How to navigate the minefield of company values

Earlier this week, I ran a workshop for on personal branding for an organisation celebrating its Values Week. During the session, someone asked a brilliant and very honest question: “What if the company’s values aren’t the same as my own?”

As workplaces become more diverse, with multiple generations, cultures, and worldviews working side by side, differences in how people interpret and prioritise values are almost inevitable. I’m sure it’s a question more people are asking and one that leaders need to think about carefully if they want values to feel genuinely shared.

Personal values vs corporate values

Corporate values describe what an organisation stands for collectively for example respect, integrity, or client focus.

Personal values guide how we, as individuals, approach our lives and careers. I’m not talking here about deep moral or ethical conflicts that fundamentally opposes your own beliefs. What I mean are the more everyday principles influence how people feel about where they work and how they contribute.

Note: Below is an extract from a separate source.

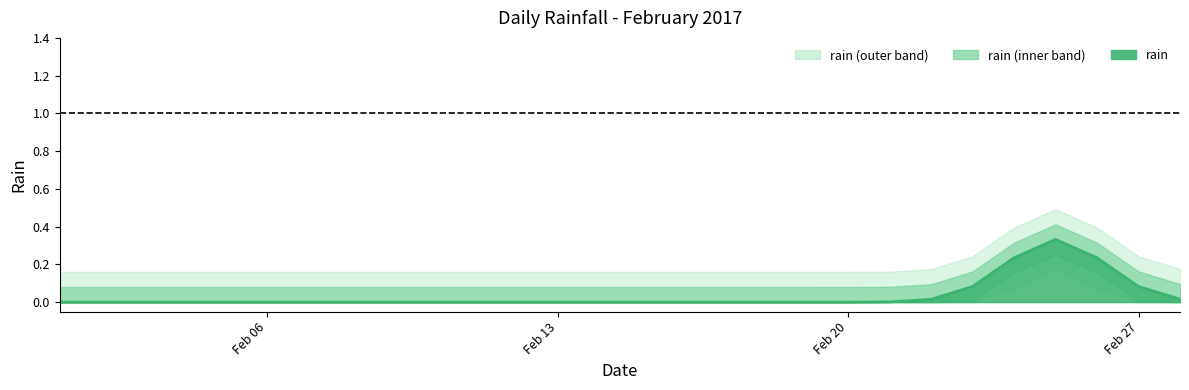

The value of rain at Feb 27 is 0.0. True or false?

False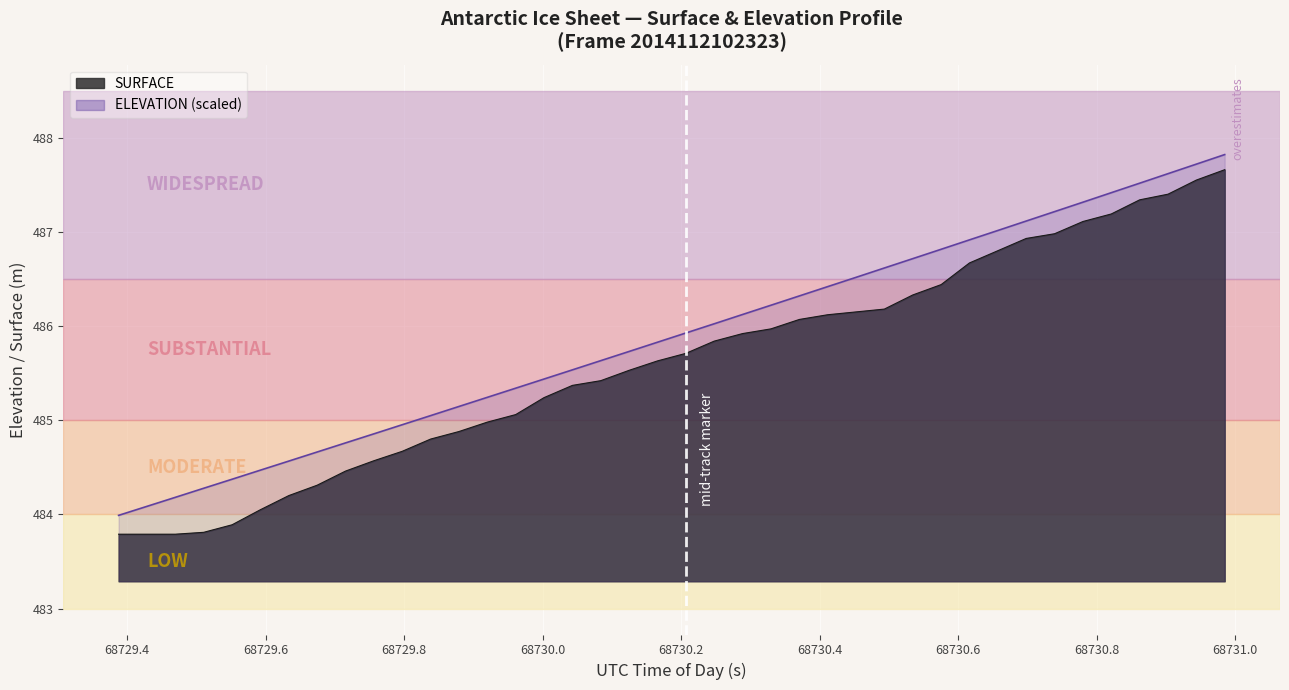

Which series has the largest range (max minus min)?

SURFACE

For some, an organisation’s values may feel authentic and aspirational. For others, they can feel imposed or at odds with what motivates them personally. That doesn’t make either set of values wrong, they’re just different.

The role of internal communicators

For internal communicators, this space between personal and organisational values is where we can make a real difference bridging the gap and helping people see how their own values connect with the organisations, as well as supporting leaders to recognise that values are interpreted through people’s individual lenses

Here are five practical ways internal communicators can support that alignment.

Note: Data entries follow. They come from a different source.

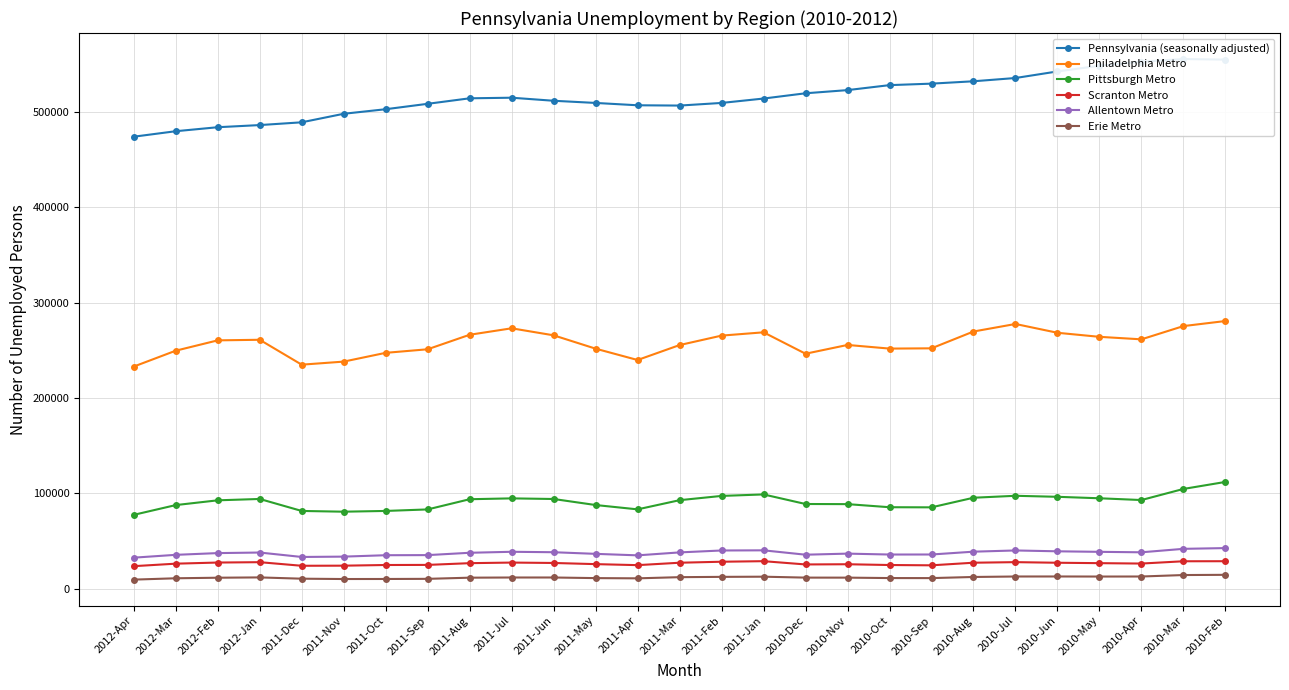

What is the smallest value displayed?

9525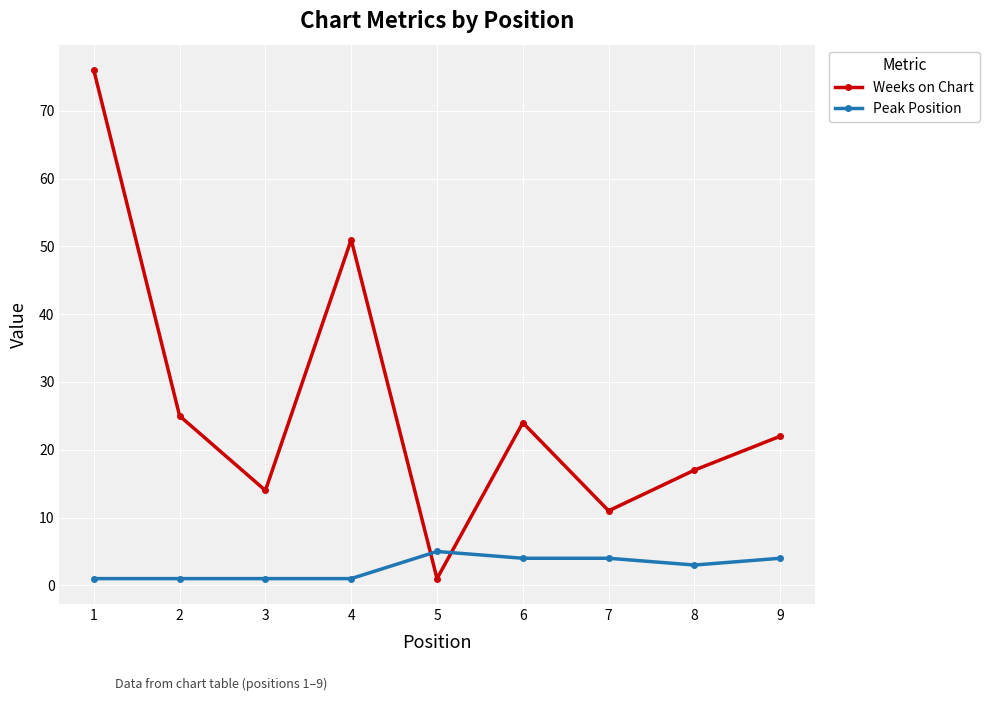

Reading right to left, what are all the values shown in this chart?

Weeks on Chart: 22	17	11	24	1	51	14	25	76
Peak Position: 4	3	4	4	5	1	1	1	1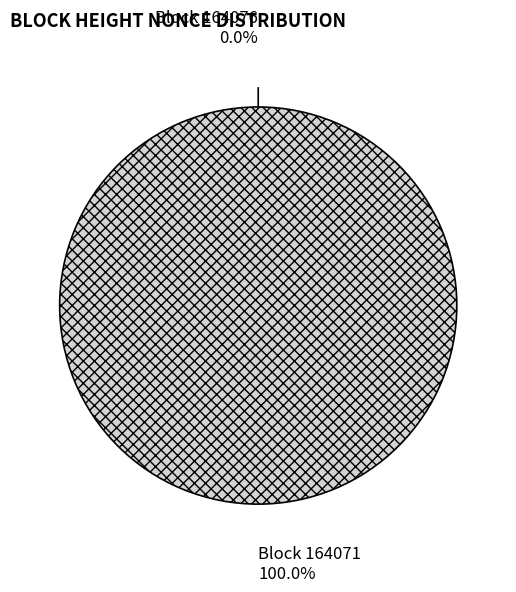

Is there any slice that represents more than half of the pie?

Yes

Create space for honest conversations.

Invite employees to share what the values mean to them in practice. For instance, how do employees relate to a value like respect? Do they see it lived out in how colleagues and leaders interact day to day, or does it feel like a word that appears in posters more than in practice? Asking these kinds of questions opens up useful conversations about what the value really means and what needs to change for people to genuinely experience it.

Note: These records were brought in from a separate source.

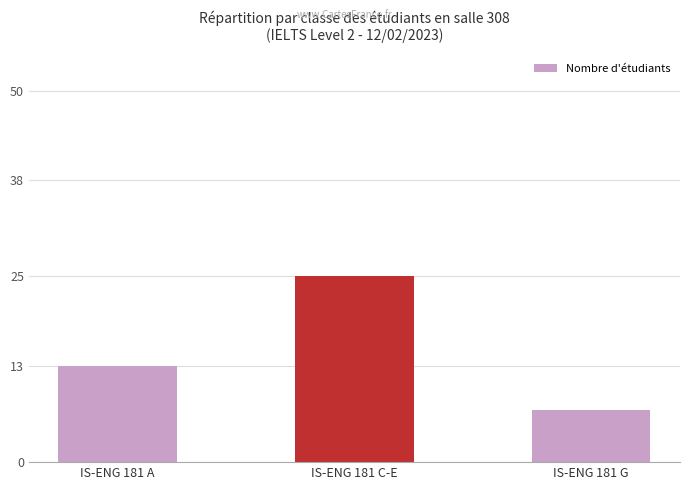

What is the label of the 2nd bar from the right?

IS-ENG 181 C-E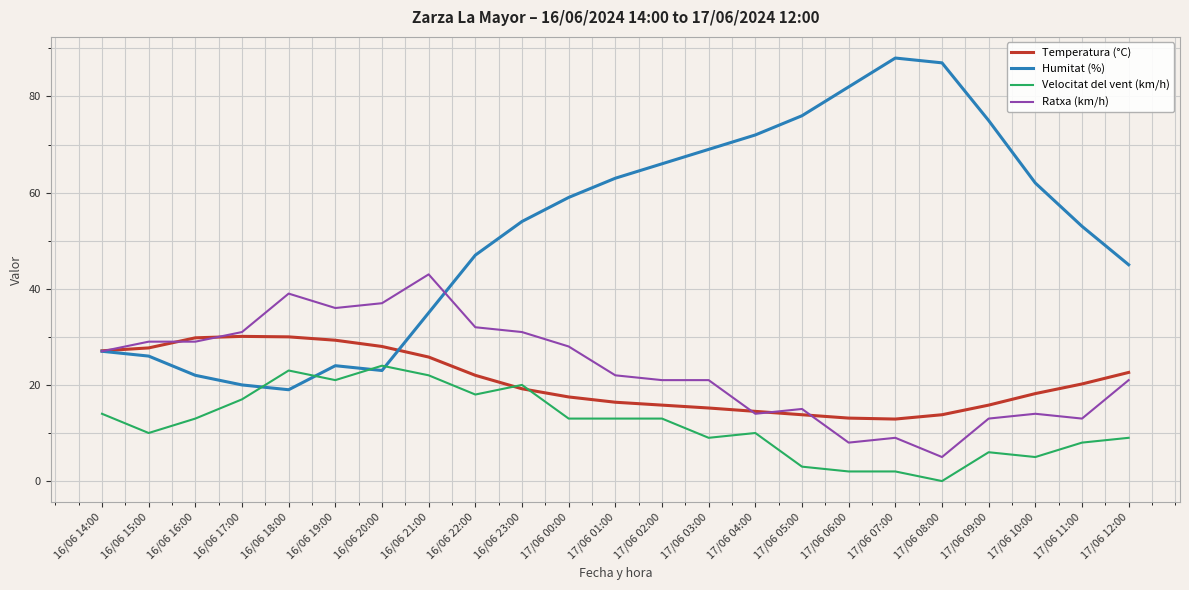

True or false: Ratxa (km/h) has a value of 19.9 at 17/06 05:00.

False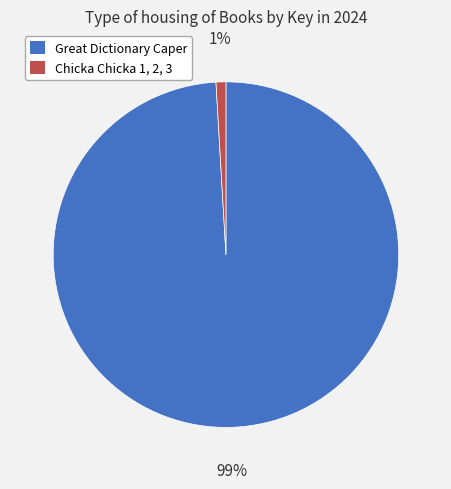

Which has a higher value, Great Dictionary Caper or Chicka Chicka 1, 2, 3?

Great Dictionary Caper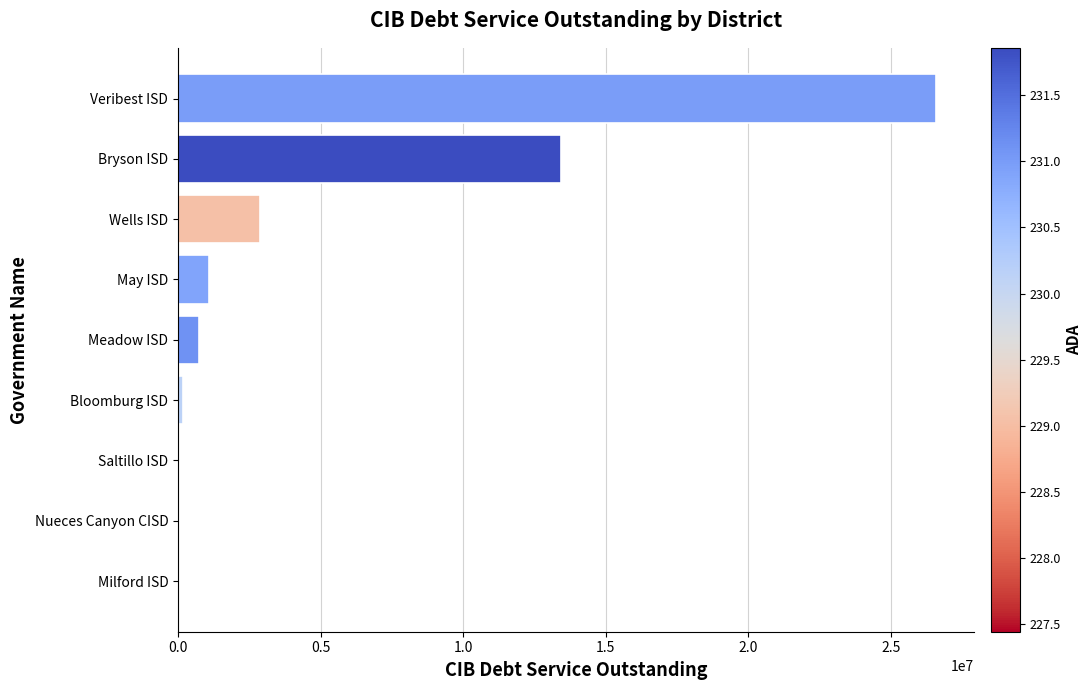

What is the sum of the values at Meadow ISD and Veribest ISD?

27307418.2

  1. Support leaders to listen and reflect. Coach leaders to ask questions rather than make statements about values. For example, instead of announcing 'one of our values is integrity', a leader might ask 'what does integrity look like in our team when we’re under pressure to deliver'. When leaders genuinely listen and acknowledge different perspectives, it signals that values aren’t just top-down declarations.
  2. Translate values into lived examples. Use storytelling to show how values play out in real situations. Highlighting examples of teams making decisions that reflect shared principles helps employees connect their own beliefs to the organisation’s purpose. For example, a project team might delay a product launch after spotting a safety concern, even though it meant missing a target. Or a manager might choose to share credit for a success with the wider team, showing what collaboration looks like in action. Stories like these make values tangible and believable because people can see them happening around them.
  3. Encourage collaboration around values. Set up cross-functional groups or workshops to explore how each value shows up in different roles. This helps people see how their individual contributions align with collective goals, turning abstract words into practical guidance.
  4. Keep language human and inclusive. Use everyday language and acknowledge that people interpret values differently. When communicators show there’s room for individuality within shared principles, people are more likely to see themselves reflected in the organisation’s values.

When communicators help people see where they fit and make space for honest dialogue values stop being slogans and start becoming shared understanding.